Problem 75
Question
If \([\vec{a} \times \vec{b} \quad \vec{b} \times \vec{c} \quad \vec{c} \times \vec{a}]=\lambda[\vec{a} \vec{b} \vec{c}]^{2}\) then \(\lambda\) is equal to \([2014]\) (a) 0 (b) 1 (c) 2 (d) 3
Step-by-Step Solution
Verified Answer
The value of \(\lambda\) is 0, option (a).
1Step 1: Understand the Notation
The notation \([ \vec{a} \quad \vec{b} \quad \vec{c} ]\) represents the scalar triple product, which is equivalent to the determinant of the matrix with vectors \(\vec{a}\), \(\vec{b}\), and \(\vec{c}\) as columns. It computes a volume.
2Step 2: Expand LHS with Cross Product Properties
The left-hand side \([\vec{a} \times \vec{b} \quad \vec{b} \times \vec{c} \quad \vec{c} \times \vec{a}]\) involves cross products, whose determinant can be solved (by vector identity and determinant properties) as zero since vectors \(\vec{a} \times \vec{b}\), \(\vec{b} \times \vec{c}\), \(\vec{c} \times \vec{a}\) are coplanar with the original vectors \(\vec{a}, \vec{b}, \vec{c}\).
3Step 3: Resolve the Right Hand Expression
The right-hand side is \(\lambda [\vec{a} \quad \vec{b} \quad \vec{c}]^{2}\). The term \([\vec{a} \quad \vec{b} \quad \vec{c}]\) is not zero if the vectors are non-coplanar. Thus, \([\vec{a} \quad \vec{b} \quad \vec{c}]^{2} > 0\).
4Step 4: Equate the Two Expressions and Solve for \(\lambda\)
Since LHS is 0 and RHS is \(\lambda \times V^2\) (where \(V^2 > 0\)), for the equality to hold, \(\lambda\) must be zero. Therefore, \(0 = \lambda \times V^2\) leads to \(\lambda = 0\).
5Step 5: Conclusion
Based on the calculation and reasoning above, \(\lambda\) must be zero for the equation to hold.
Key Concepts
Cross ProductDeterminant PropertiesCoplanar Vectors
Cross Product
The cross product is a vital operation in vector mathematics, particularly within three-dimensional space. It produces a vector that is perpendicular to two input vectors, thus forming a right triangle with the given vectors. The cross product of vectors \( \vec{a} \) and \( \vec{b} \) is denoted as \( \vec{a} \times \vec{b} \). This product is defined only in three dimensions and is crucial for identifying orthogonal vectors between two lines or planes.
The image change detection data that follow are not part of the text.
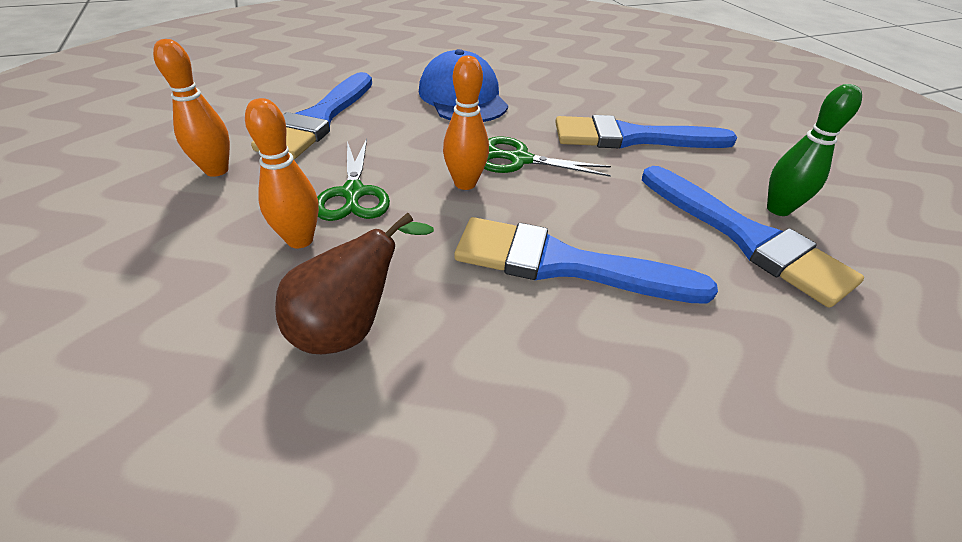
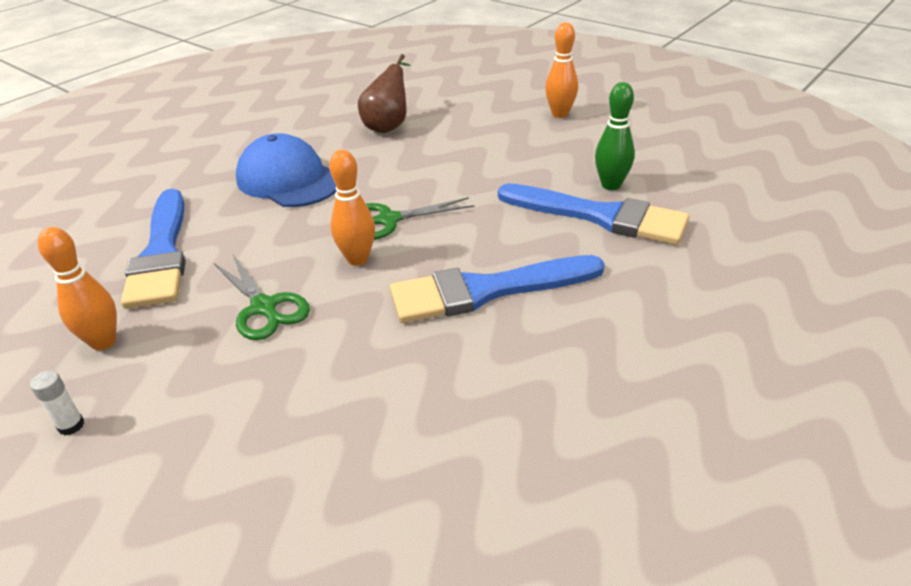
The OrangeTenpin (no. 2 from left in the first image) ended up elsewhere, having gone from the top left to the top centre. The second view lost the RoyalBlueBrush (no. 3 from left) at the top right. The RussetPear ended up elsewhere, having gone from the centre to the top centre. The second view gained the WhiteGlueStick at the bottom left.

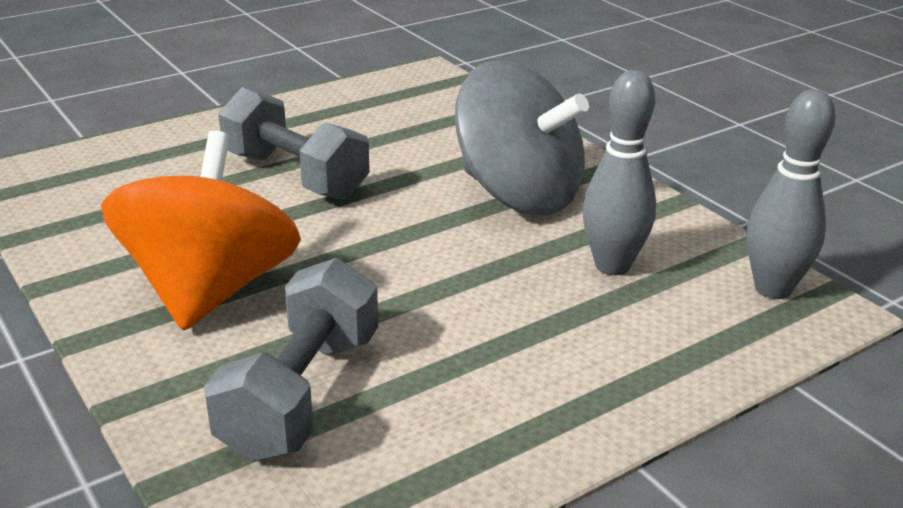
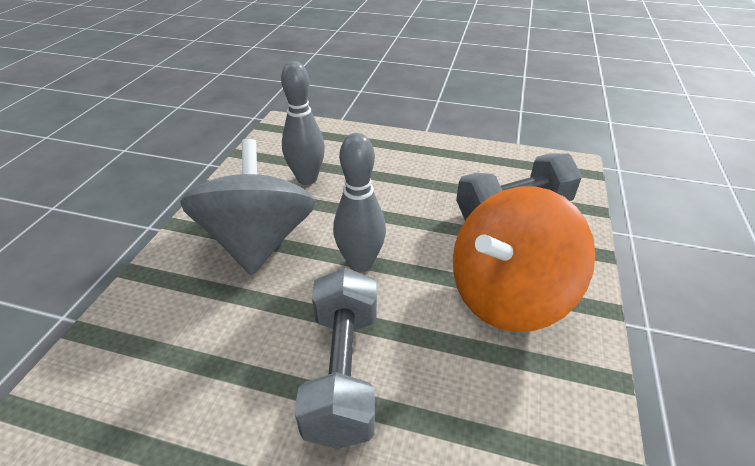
The AshGreyTenpin (no. 2 from left) ended up elsewhere, having gone from the middle right to the centre.

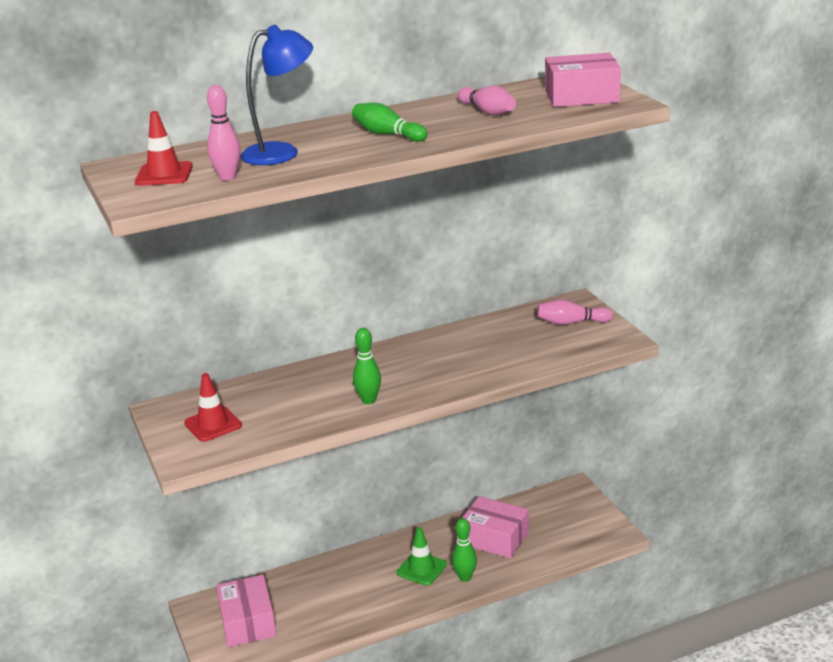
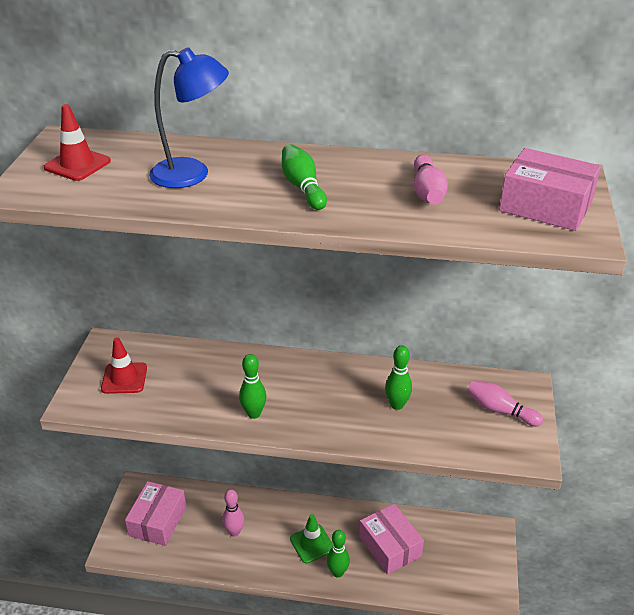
The RosyTenpin (no. 1 from left) ended up elsewhere, having gone from the top left to the bottom centre. The second view gained the LeafGreenTenpin (no. 4 from left) at the centre.

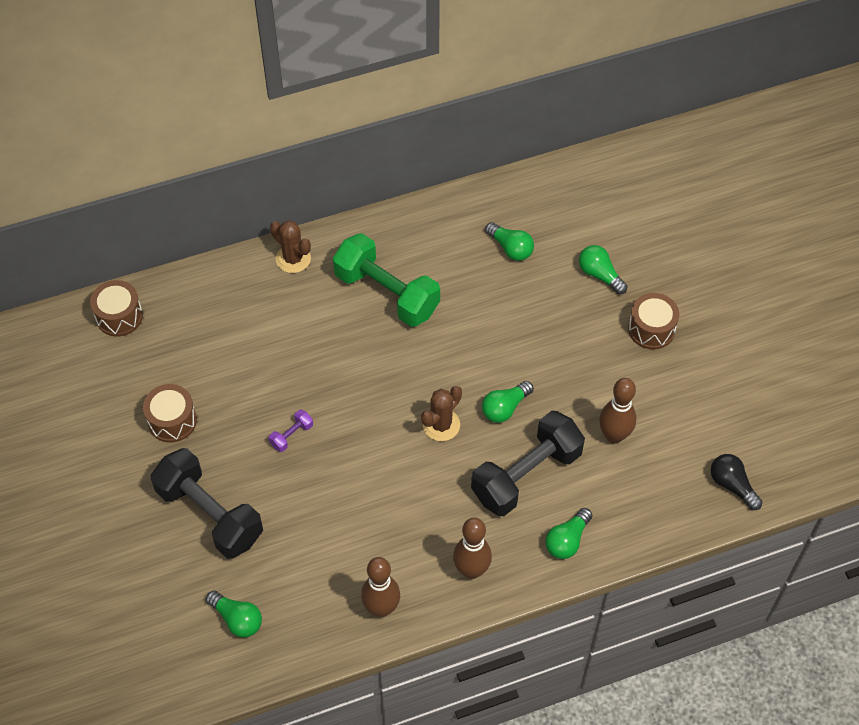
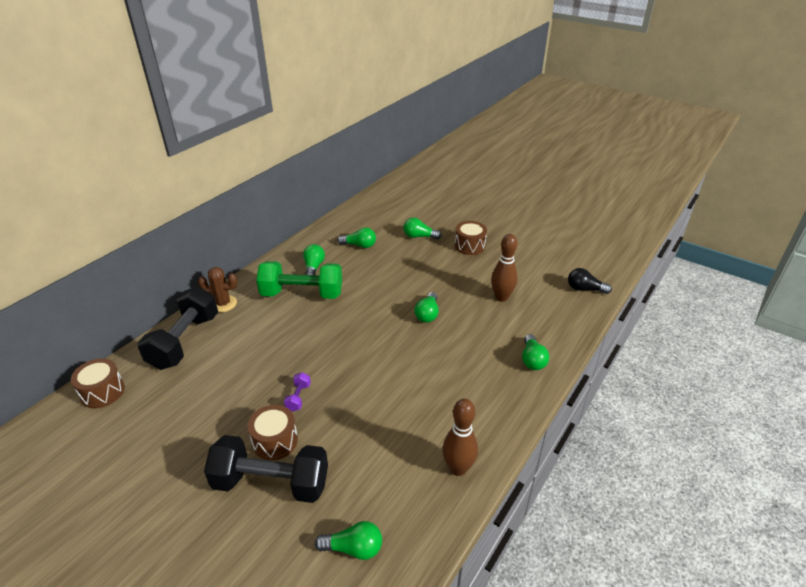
The RussetToyDrum (no. 2 from left) ended up elsewhere, having gone from the middle left to the bottom centre. The second view lost the RussetSaguaroCactus (no. 2 from left) at the centre. The EbonyHandWeight (no. 2 from left in the first image) ended up elsewhere, having gone from the centre to the middle left. The second view lost the RussetTenpin (no. 2 from left) at the bottom centre. The second view gained the LeafGreenLightBulb (no. 1 from left) at the centre.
One key property of the cross product is that its magnitude represents the area of the parallelogram formed by the two vectors. Mathematically, this is expressed as:\[\|\vec{a} \times \vec{b}\| = \|\vec{a}\| \|\vec{b}\| \sin(\theta)\] where \( \theta \) is the angle between \( \vec{a} \) and \( \vec{b} \). Therefore, the cross product not only gives the direction but also provides a measure of magnitude equivalent to area.
Some useful properties include:
One key property of the cross product is that its magnitude represents the area of the parallelogram formed by the two vectors. Mathematically, this is expressed as:\[\|\vec{a} \times \vec{b}\| = \|\vec{a}\| \|\vec{b}\| \sin(\theta)\] where \( \theta \) is the angle between \( \vec{a} \) and \( \vec{b} \). Therefore, the cross product not only gives the direction but also provides a measure of magnitude equivalent to area.
Some useful properties include:
- Anti-commutative: \( \vec{a} \times \vec{b} = - \vec{b} \times \vec{a} \)
- Distributive over addition: \( \vec{a} \times (\vec{b} + \vec{c}) = \vec{a} \times \vec{b} + \vec{a} \times \vec{c} \)
- Scalar multiplication: \( c (\vec{a} \times \vec{b}) = (c\vec{a}) \times \vec{b} = \vec{a} \times (c\vec{b}) \)
Determinant Properties
The determinant of a matrix is a scalar attribute that provides insight into numerous geometric and algebraic properties of the linear transformation the matrix represents. Determinants are calculated for square matrices, and they serve several purposes, such as indicating whether a matrix is invertible or the volume scaling factor associated with the linear transformation.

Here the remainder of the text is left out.